Selama 3 Tahun, Terjadi 225 Kasus Pemerkosaan pada Anak di Aceh
Dinas Pemberdayaan Perempuan dan Perlindungan Anak Aceh mencatat, sepanjang 2016-2018 terjadi 225 kasus pemerkosaan terhadap anak. Kondisi ini menunjukkan perlindungan terhadap anak masih lemah.
Oleh
ZULKARNAINI
·3 menit baca
BANDA ACEH, KOMPAS — Dinas Pemberdayaan Perempuan dan Perlindungan Anak Aceh mencatat, sepanjang 2016-2018 terjadi 225 kasus pemerkosaan terhadap anak. Kondisi ini menunjukkan perlindungan terhadap anak masih lemah.
Kepala Dinas Pemberdayaan Perempuan dan Perlindungan Anak Aceh Nevi Ariani seusai perayaan Hari Anak Nasional di Banda Aceh, Kamis (8/8/2019), menuturkan, kasus pemerkosaan terhadap anak di Aceh masih tinggi. Pelaku pemerkosaan kebanyakan orang terdekat korban, seperti teman bermain, saudara, guru, bahkan orangtua korban.
Nevi mengatakan, selama ini penindakan hukum terhadap pelaku masih ringan sehingga tidak memberi efek jera. Sebagian pelaku kasus pemerkosaan terhadap anak ditindak menggunakan kanun/perda dengan hukuman 100 kali cambuk. Seharusnya, kata Nevi, pelaku dihukum pasal berlapis, yakni cambuk dan kurungan, sesuai UU Perlindungan Anak.
Sebagian pelaku kasus pemerkosaan terhadap anak ditindak menggunakan kanun/perda dengan hukuman 100 kali cambuk. (Nevi Ariani)
Pihaknya mendesak aparat penegak hukum menjatuhkan hukuman berat karena kejahatan terhadap anak adalah kejahatan luar biasa. Korban sangat tertekan dan mengalami trauma. ”Pemerintah bertanggung jawab memulihkan trauma korban. Kami mendampingi korban sampai pulih karena masa depan korban masih panjang,” ujar Nevi.
Selain kasus pemerkosaan, kekerasan terhadap anak di Aceh juga tinggi, seperti kekerasan fisik, psikis, pelecehan seksual, sodomi, dan penelantaran.
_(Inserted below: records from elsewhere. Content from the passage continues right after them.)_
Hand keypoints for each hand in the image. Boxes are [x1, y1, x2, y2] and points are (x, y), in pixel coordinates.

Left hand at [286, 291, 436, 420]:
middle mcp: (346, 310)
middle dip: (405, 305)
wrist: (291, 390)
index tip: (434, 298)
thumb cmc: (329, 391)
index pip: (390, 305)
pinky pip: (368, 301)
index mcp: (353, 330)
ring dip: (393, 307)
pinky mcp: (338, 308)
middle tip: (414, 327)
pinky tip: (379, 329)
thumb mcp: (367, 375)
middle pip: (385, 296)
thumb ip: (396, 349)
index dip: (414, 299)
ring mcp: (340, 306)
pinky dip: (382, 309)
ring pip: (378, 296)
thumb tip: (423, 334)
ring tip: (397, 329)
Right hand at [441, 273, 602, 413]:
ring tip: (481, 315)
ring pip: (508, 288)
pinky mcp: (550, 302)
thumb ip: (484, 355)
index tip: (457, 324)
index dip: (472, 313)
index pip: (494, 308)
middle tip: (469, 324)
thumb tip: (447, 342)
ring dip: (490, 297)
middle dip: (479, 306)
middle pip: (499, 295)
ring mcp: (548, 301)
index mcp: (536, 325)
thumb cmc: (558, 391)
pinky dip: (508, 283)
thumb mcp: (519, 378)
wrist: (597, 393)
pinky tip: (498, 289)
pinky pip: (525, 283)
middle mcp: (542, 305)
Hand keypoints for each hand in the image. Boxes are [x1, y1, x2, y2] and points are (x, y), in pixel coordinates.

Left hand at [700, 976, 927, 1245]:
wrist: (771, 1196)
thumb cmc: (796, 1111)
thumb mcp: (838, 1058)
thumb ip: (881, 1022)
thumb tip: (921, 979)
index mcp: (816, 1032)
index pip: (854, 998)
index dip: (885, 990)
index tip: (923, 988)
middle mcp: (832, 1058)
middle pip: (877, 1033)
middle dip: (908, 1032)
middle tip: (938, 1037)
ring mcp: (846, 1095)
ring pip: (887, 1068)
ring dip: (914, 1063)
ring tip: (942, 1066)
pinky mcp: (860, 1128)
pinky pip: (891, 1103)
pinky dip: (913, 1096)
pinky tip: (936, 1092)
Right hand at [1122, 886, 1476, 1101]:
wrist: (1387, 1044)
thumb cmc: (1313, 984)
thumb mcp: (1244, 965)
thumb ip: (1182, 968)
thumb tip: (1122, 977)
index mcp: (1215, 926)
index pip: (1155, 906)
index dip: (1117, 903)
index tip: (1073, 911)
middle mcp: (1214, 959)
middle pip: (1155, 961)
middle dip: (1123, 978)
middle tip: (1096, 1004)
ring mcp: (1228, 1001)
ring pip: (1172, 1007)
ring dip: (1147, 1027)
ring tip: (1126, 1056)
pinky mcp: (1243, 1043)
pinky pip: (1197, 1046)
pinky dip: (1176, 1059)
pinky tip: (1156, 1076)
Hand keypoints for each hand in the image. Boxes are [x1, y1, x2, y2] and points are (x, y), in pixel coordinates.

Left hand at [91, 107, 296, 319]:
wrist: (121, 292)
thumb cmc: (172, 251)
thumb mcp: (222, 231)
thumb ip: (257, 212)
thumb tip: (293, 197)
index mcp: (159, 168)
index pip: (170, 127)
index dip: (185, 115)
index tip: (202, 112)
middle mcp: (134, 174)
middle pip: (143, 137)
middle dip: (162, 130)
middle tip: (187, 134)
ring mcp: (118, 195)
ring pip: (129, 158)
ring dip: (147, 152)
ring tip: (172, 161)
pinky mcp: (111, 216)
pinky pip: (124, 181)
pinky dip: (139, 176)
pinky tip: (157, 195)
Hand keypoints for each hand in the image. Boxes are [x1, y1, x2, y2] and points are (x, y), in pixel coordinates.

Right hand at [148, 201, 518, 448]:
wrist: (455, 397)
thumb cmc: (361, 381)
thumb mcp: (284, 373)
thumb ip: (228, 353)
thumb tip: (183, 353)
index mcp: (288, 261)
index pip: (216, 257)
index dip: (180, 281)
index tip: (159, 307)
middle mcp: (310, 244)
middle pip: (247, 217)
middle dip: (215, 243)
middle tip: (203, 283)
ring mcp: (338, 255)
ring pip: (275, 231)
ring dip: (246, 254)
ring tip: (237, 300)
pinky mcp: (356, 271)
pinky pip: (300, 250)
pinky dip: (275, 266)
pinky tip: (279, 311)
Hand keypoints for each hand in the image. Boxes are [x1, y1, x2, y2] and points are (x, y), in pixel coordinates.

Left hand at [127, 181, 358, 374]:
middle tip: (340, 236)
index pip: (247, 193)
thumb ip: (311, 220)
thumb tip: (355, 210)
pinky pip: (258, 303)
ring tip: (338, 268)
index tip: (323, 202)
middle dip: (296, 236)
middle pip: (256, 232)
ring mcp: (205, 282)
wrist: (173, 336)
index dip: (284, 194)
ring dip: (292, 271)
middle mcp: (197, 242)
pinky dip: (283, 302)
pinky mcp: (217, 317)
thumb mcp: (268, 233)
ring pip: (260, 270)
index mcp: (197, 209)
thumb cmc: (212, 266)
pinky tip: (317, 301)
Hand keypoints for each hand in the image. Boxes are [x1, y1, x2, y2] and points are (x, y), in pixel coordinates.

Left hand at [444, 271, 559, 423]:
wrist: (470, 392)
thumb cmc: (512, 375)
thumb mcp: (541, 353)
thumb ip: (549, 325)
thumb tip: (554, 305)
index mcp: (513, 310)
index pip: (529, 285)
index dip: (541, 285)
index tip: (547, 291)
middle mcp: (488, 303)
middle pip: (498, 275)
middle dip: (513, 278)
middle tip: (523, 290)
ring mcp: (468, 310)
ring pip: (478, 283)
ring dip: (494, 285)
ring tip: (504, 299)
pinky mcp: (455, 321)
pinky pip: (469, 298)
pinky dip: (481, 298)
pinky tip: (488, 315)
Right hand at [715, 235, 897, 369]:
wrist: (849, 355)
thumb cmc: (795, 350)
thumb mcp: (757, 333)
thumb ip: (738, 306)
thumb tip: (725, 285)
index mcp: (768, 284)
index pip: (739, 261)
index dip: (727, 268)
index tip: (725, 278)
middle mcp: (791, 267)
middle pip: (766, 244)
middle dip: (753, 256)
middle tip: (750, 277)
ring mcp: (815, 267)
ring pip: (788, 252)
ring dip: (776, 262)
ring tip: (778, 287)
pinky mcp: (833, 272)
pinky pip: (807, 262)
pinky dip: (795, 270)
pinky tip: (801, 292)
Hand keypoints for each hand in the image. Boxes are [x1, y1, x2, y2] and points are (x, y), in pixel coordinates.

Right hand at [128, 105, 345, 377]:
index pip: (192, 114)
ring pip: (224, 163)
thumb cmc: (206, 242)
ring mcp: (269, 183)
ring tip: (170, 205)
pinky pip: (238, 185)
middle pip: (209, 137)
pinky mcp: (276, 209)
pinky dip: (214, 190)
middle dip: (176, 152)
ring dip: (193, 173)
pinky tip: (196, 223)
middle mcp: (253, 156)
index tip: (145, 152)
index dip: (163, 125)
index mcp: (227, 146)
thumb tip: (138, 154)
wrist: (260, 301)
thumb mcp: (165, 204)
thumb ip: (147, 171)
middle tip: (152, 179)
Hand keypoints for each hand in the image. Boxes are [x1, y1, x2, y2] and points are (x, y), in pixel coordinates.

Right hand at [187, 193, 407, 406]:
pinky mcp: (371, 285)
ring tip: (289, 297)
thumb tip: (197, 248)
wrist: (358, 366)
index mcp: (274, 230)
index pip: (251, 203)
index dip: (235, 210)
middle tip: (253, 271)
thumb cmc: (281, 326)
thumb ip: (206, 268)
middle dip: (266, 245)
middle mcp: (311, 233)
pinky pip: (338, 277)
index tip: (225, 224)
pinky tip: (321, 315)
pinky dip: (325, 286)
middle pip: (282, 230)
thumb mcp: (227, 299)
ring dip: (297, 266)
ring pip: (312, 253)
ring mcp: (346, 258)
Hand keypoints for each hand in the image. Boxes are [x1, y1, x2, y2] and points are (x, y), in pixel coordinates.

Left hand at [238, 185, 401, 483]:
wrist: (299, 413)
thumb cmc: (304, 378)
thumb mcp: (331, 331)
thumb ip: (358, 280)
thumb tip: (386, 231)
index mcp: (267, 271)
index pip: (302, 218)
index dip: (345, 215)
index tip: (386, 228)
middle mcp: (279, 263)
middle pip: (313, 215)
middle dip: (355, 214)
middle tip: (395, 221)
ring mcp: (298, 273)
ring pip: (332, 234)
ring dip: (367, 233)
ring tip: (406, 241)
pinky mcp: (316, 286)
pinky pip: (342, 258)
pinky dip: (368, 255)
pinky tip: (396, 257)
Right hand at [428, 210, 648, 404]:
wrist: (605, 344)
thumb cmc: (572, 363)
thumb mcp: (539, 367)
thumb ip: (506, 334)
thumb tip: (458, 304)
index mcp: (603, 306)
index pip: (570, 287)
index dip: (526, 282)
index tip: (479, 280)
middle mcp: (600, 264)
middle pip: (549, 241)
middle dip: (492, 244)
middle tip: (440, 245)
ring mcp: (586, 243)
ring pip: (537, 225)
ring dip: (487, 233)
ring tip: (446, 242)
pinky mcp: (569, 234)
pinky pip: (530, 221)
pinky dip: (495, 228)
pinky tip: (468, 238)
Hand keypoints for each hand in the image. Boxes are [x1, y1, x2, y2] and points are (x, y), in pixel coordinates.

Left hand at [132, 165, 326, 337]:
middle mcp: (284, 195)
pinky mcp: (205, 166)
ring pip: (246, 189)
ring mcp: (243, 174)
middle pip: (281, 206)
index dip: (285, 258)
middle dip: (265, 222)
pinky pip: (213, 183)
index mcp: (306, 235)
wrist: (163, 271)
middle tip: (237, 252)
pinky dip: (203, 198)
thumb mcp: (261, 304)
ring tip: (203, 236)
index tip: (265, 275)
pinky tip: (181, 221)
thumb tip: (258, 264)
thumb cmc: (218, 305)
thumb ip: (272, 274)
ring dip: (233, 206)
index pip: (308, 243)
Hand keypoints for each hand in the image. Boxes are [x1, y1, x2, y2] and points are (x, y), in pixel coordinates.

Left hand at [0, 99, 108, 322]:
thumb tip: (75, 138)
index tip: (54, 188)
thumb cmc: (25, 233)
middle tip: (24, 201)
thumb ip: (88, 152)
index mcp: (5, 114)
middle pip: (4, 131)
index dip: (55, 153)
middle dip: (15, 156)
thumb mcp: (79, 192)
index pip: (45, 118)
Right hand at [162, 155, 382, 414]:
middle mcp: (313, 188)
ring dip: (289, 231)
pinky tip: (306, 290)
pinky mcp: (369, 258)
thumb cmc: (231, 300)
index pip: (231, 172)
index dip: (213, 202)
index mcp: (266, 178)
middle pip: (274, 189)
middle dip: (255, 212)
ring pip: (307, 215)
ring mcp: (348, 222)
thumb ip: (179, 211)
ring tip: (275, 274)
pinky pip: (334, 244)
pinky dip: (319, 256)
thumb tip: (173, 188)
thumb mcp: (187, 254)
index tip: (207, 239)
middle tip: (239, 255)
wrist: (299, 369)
Sepanjang 2016-2018 jumlah kasus kekerasan terhadap anak di provinsi itu mencapai 3.515 kasus.
Ada pembiaran
Ketua Komisi Pengawasan dan Perlindungan Anak Aceh Muhammad mengatakan, pendampingan terhadap anak korban pemerkosaan belum maksimal disebabkan kuranganya tenaga psikolog. Beberapa korban dititipkan ke pantai asuhan, akan tetapi di lingkungan sebelumnya, korban tetap mendapatkan stigma buruk.
”Padahal, dia adalah korban yang seharusnya dilindungi, bukan sebaliknya,” katanya.
Muhammad menambahkan, pengalamannya dalam mendampingi korban menunjukkan, sejak awal, kasus pemerkosaan telah diketahui keluarga. Namun, ada usaha menutupi kasus itu karena adanya anggapan kasus pemerkosaan adalah aib bagi keluarga. Kasus baru mencuat ketika kondisi korban kian parah.
Ada pembiaran yang dilakukan keluarga. (Muhammad)
”Ada pembiaran yang dilakukan keluarga, padahal jika sejak awal dilaporkan (keparahan) bisa dicegah,” kata Muhammad. Sikap pembiaran itu terjadi karena pengetahuan keluarga dalam mendidik anak masih rendah. Muhammad berharap, perangkat desa lebih berperan lagi mengawasi warganya.
Direktur Lembaga Bantuan Hukum Asosiasi Perempuan Indonesia untuk Keadilan Aceh Rosalina Rasyid mengatakan, pemerintah belum optimal mendampingi anak korban kekerasan. ”Belum ada pendampingan jangka panjang, terutama pemulihan psikis,” kata Rosalina.
Selain itu, korban kekerasan seksual kerap mendapatkan tekanan sosial dari lingkungan, bahkan keluarganya. Situasi itu membuat korban memilih bungkam dan tidak berani melapor. Dalam waktu yang lama, pembungkaman itu akan membuat korban merasa kehilangan kepercayaan diri dan menghambat tumbuh kembangnya.
”Korban butuh dukungan dari semua pihak. Saat ini belum ada kebijakan komprehensif untuk penanganan korban kekerasan seksual,” kata Rosalina.
Anggota Majelis Permusyawaratan Ulama Aceh Faisal Ali mengatakan, perlu penguatan ilmu agama dan pendidikan pola mengasuh anak kepada keluarga.